Susan Machum grew up on a farm near Oak Point, N.B., one she felt she would be happy to leave behind.
And so she did, travelling, studying and researching.
But the farm refused to leave Machum and with each successive experience, she found herself ever more drawn into the serious problems facing the state of farming, farmers and rural communities in Canada and New Brunswick today.
It has become the focus of her life’s work and, as of this past fall, Machum has been granted a second phase of study as the Canada Research Chair in rural social justice at St. Thomas University.
“Socio-economic problems in the rural setting include a vast range of inter-connected issues – low product return, low wages and inherently high family debt loads often result in an excessive poverty rate,” Machum said.
All three levels of Machum’s graduate and post-graduate research investigated a specific area of women’s work in agriculture.
In 1987, she received her bachelor of arts in sociology from St. Thomas University. She then went on to complete her master’s degree in sociology at Dalhousie University in 1992, and finally attained her PhD, again in sociology, at Edinburgh University in Scotland in 1999.

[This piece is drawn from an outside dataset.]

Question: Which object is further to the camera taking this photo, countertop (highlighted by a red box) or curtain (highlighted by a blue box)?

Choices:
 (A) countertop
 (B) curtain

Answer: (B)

“Social issues are very often women’s issues, a consequence of the un-valued or undervalued but critical contribution women make towards the family farm and rural life in general.”
Machum’s work also focuses on how the health of urban communities depend on the health of rural communities.
Over the last half century, the number of farms in the province has shrunk from approximately 26,500 to under 3,000, she said.
Despite huge tracts of land that are now or once were agriculturally rich in the province, New Brunswick currently imports the vast majority of the food it consumes.
The handful of products that could be produced here are now being supplied more and more from the large “factory farm.”
As a result, rural communities are suffering a slow insidious erosion, Machum said, and her family is a case in point.
“While they [five generations] built a very prosperous farm, it did not survive into the present day. Instead the land… stands in the middle of CFB Gagetown, one of the largest military bases in Canada, and is accessible to family descendants to visit grave sites one day a year.”
Machum believes current government policy is skewed toward supporting dependence on a global, industrial food system and, as a result, she has joined forces with the New Brunswick Food Security Action Network.
“The global food system emphasizes growing dollars over safe, local and sustainable food sources. This group is concerned with the environmental and human impacts of industrial food production systems, as well as the maldistribution of food and resources in general.”
Over the next several years, Machum’s research will continue to examine and assess current agricultural and social policies and help to formulate new, sound practices that support a viable local (short chain supply) food market system, one that is balanced and sustainable in the long run.
But more than this, Machum will be striving to find ways to revitalize the integral and vibrant way of life that once was rural New Brunswick, “hopefully before it’s too late.”